Все в ужасе притихли. Никто еще не видел и не слышал, чтобы кто-нибудь так разговаривал с Жоржем Ударом.

– Я как тебе дам! – сказал Жорж Удар и замахал руками.

– Ну, дай, – сказал Микитка, подставляя грудь.

– Если бы я только захотел, я бы тебя на один мизинец взял, – сказал Жорж и показал грязный мизинец.

– А если бы я захотел, я бы тебя на один ноготь взял, – сказал Микитка и показал черный ноготь.

– А ну, попробуй, ударь меня, – сказал Жорж, выставляя грудь.

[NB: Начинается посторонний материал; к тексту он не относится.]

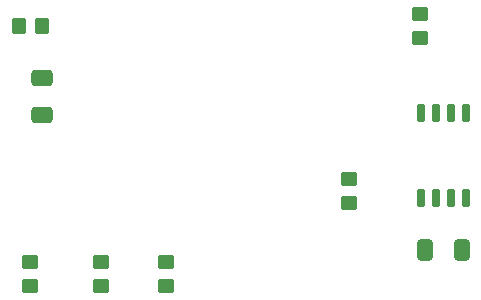
<source format=gtp>
G04 #@! TF.GenerationSoftware,KiCad,Pcbnew,7.0.7*
G04 #@! TF.CreationDate,2023-10-30T12:22:07+01:00*
G04 #@! TF.ProjectId,Speaker,53706561-6b65-4722-9e6b-696361645f70,rev?*
G04 #@! TF.SameCoordinates,Original*
G04 #@! TF.FileFunction,Paste,Top*
G04 #@! TF.FilePolarity,Positive*
%FSLAX46Y46*%
G04 Gerber Fmt 4.6, Leading zero omitted, Abs format (unit mm)*
G04 Created by KiCad (PCBNEW 7.0.7) date 2023-10-30 12:22:07*
%MOMM*%
%LPD*%
G01*
G04 APERTURE LIST*
G04 Aperture macros list*
%AMRoundRect*
0 Rectangle with rounded corners*
0 $1 Rounding radius*
0 $2 $3 $4 $5 $6 $7 $8 $9 X,Y pos of 4 corners*
0 Add a 4 corners polygon primitive as box body*
4,1,4,$2,$3,$4,$5,$6,$7,$8,$9,$2,$3,0*
0 Add four circle primitives for the rounded corners*
1,1,$1+$1,$2,$3*
1,1,$1+$1,$4,$5*
1,1,$1+$1,$6,$7*
1,1,$1+$1,$8,$9*
0 Add four rect primitives between the rounded corners*
20,1,$1+$1,$2,$3,$4,$5,0*
20,1,$1+$1,$4,$5,$6,$7,0*
20,1,$1+$1,$6,$7,$8,$9,0*
20,1,$1+$1,$8,$9,$2,$3,0*%
G04 Aperture macros list end*
%ADD10RoundRect,0.250000X0.450000X-0.350000X0.450000X0.350000X-0.450000X0.350000X-0.450000X-0.350000X0*%
%ADD11RoundRect,0.250000X-0.450000X0.350000X-0.450000X-0.350000X0.450000X-0.350000X0.450000X0.350000X0*%
%ADD12RoundRect,0.250000X-0.350000X-0.450000X0.350000X-0.450000X0.350000X0.450000X-0.350000X0.450000X0*%
%ADD13RoundRect,0.250000X-0.412500X-0.650000X0.412500X-0.650000X0.412500X0.650000X-0.412500X0.650000X0*%
%ADD14RoundRect,0.250000X-0.650000X0.412500X-0.650000X-0.412500X0.650000X-0.412500X0.650000X0.412500X0*%
%ADD15RoundRect,0.150000X-0.150000X0.650000X-0.150000X-0.650000X0.150000X-0.650000X0.150000X0.650000X0*%
G04 APERTURE END LIST*
D10*
X172000000Y-97000000D03*
X172000000Y-95000000D03*
D11*
X145000000Y-116000000D03*
X145000000Y-118000000D03*
D12*
X138000000Y-96000000D03*
X140000000Y-96000000D03*
D13*
X172437500Y-115000000D03*
X175562500Y-115000000D03*
D11*
X166000000Y-109000000D03*
X166000000Y-111000000D03*
X139000000Y-116000000D03*
X139000000Y-118000000D03*
X150500000Y-116000000D03*
X150500000Y-118000000D03*
D14*
X140000000Y-100437500D03*
X140000000Y-103562500D03*
D15*
X175905000Y-103400000D03*
X174635000Y-103400000D03*
X173365000Y-103400000D03*
X172095000Y-103400000D03*
X172095000Y-110600000D03*
X173365000Y-110600000D03*
X174635000Y-110600000D03*
X175905000Y-110600000D03*
M02*

</source>
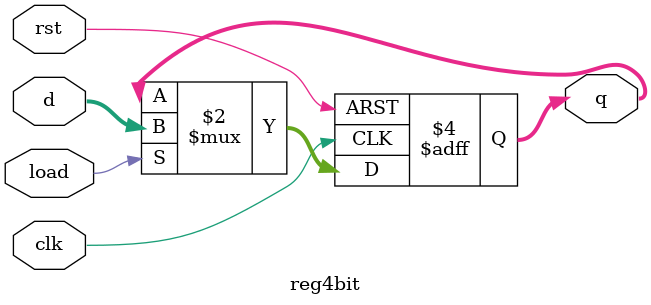
<source format=v>
module reg4bit (
    input clk,
    input rst,
    input load,
    input [3:0] d,       // datele de intrare
    output reg [3:0] q   // datele de ie?ire
);

    always @(posedge clk or posedge rst) begin
        if (rst)
            q <= 4'b0000;
        else if (load)
            q <= d;
    end


endmodule

</source>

– Да иди ты! – сказал Микитка. – Хлюст.

– Я хлюст? – спросил Жорж.

– Ты хлюст! – сказал Микитка.

– А ну, повтори только!

– Хлюст!

– Вот еще раз скажешь – и скатишься с катушек!

Хлюст!

– Твое счастье, что я не хочу руки пачкать, – сказал Жорж Удар, вытер руку о штанину и неожиданно спокойно спросил: – Закурить найдется?

– А может, и найдется.

Микитка вытащил мягкую пачку «Тары-бары» и удивительным щелчком, которому завидовали все мальчики, выбил папиросу. Не две, не три, а именно одну – и точно в руку Жоржу Удару.

Яша Кошечкин фиалковыми глазами смотрел на обоих. И за маленькой железной спиною Микитки никто уже не боялся Жоржа Удара.